══ Exercise materials ══

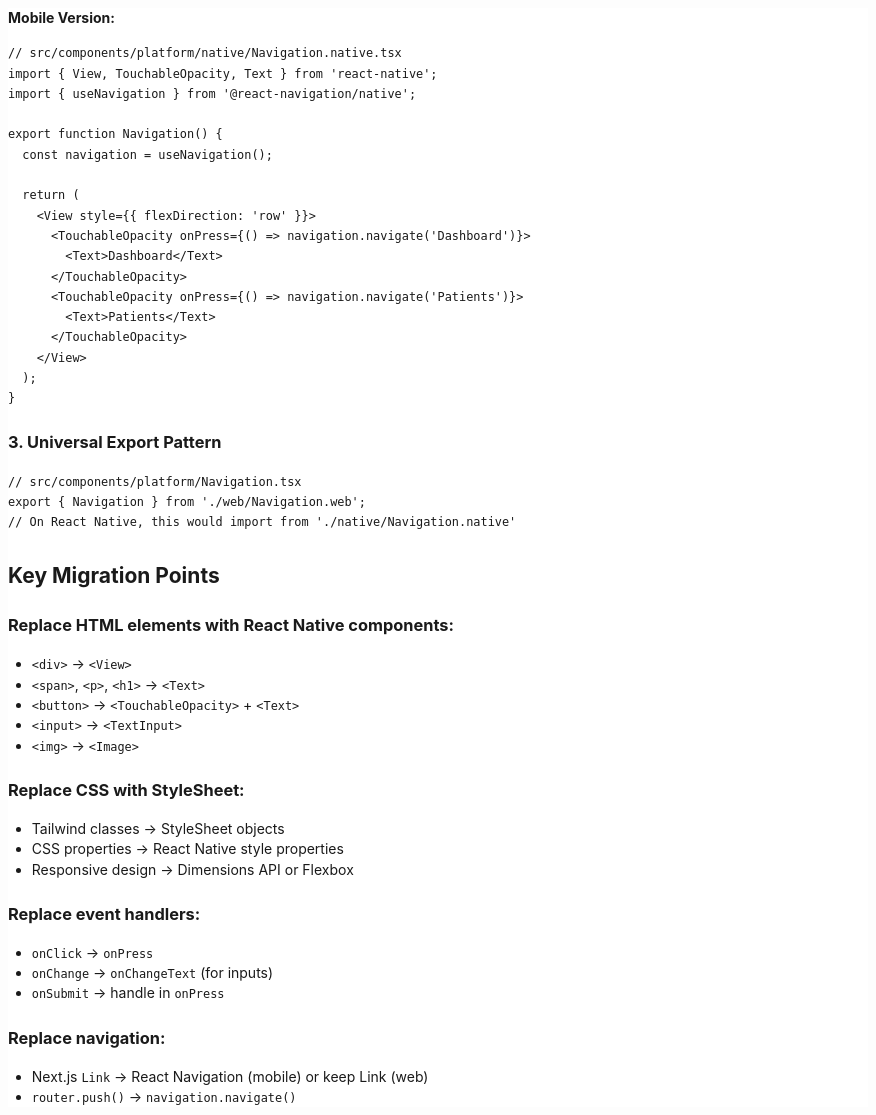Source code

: **Mobile Version:**
```tsx
// src/components/platform/native/Navigation.native.tsx
import { View, TouchableOpacity, Text } from 'react-native';
import { useNavigation } from '@react-navigation/native';

export function Navigation() {
  const navigation = useNavigation();
  
  return (
    <View style={{ flexDirection: 'row' }}>
      <TouchableOpacity onPress={() => navigation.navigate('Dashboard')}>
        <Text>Dashboard</Text>
      </TouchableOpacity>
      <TouchableOpacity onPress={() => navigation.navigate('Patients')}>
        <Text>Patients</Text>
      </TouchableOpacity>
    </View>
  );
}
```

### 3. Universal Export Pattern

```tsx
// src/components/platform/Navigation.tsx
export { Navigation } from './web/Navigation.web';
// On React Native, this would import from './native/Navigation.native'
```

## Key Migration Points

### Replace HTML elements with React Native components:
- `<div>` → `<View>`
- `<span>`, `<p>`, `<h1>` → `<Text>`
- `<button>` → `<TouchableOpacity>` + `<Text>`
- `<input>` → `<TextInput>`
- `<img>` → `<Image>`

### Replace CSS with StyleSheet:
- Tailwind classes → StyleSheet objects
- CSS properties → React Native style properties
- Responsive design → Dimensions API or Flexbox

### Replace event handlers:
- `onClick` → `onPress`
- `onChange` → `onChangeText` (for inputs)
- `onSubmit` → handle in `onPress`

### Replace navigation:
- Next.js `Link` → React Navigation (mobile) or keep Link (web)
- `router.push()` → `navigation.navigate()`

═══

Among the entries, how many lines include the word "onPress"? Answer with only the number.

Exercise answer ▸
4